Magie du piano
De tous les instruments de musique, le piano est le seul qui soit à la fois polyphonique et intimiste. L’orgue est trop marqué par son rôle liturgique, le clavecin peine à se défaire de son ancrage dans les temps anciens.
Mais aussi, au-delà de ces considérations techniques, le piano possède, pour l’auditeur comme pour celui qui en joue, une infinie palette de possibilités, de l’évocation nostalgique (Chopin, Mendelssohn, Fauré) à la virtuosité transcendante (Liszt, Balakirev) en passant par la dureté percutante (Bartok) sans oublier les couleurs subtiles (Ravel, Debussy) et les infinies efflorescences du jazz (Art Tatum, Bill Evans).
Et puis, surtout, le piano se suffit à lui-même.

Consignes de travail:
1 - Recopiez fidèlement le passage de l'extrait sur le piano qui va de « Magie du piano » à « Tatum, Bill Evans). ».
2 - Répondez aux questions suivantes à partir de l'extrait sur le piano.
(a) Quel instrument est jugé trop marqué par son rôle liturgique ?
(b) Quel compositeur est associé à la dureté percutante ?
(c) Quels musiciens de jazz sont cités ?

Entrées du jeu de données:
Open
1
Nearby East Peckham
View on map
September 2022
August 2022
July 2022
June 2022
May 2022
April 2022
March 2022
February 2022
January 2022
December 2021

Réponses par consigne:
1 -
Magie du piano
De tous les instruments de musique, le piano est le seul qui soit à la fois polyphonique et intimiste. L’orgue est trop marqué par son rôle liturgique, le clavecin peine à se défaire de son ancrage dans les temps anciens.
Mais aussi, au-delà de ces considérations techniques, le piano possède, pour l’auditeur comme pour celui qui en joue, une infinie palette de possibilités, de l’évocation nostalgique (Chopin, Mendelssohn, Fauré) à la virtuosité transcendante (Liszt, Balakirev) en passant par la dureté percutante (Bartok) sans oublier les couleurs subtiles (Ravel, Debussy) et les infinies efflorescences du jazz (Art Tatum, Bill Evans).

2 -
(a) L'orgue.
(b) Bartok.
(c) Art Tatum et Bill Evans.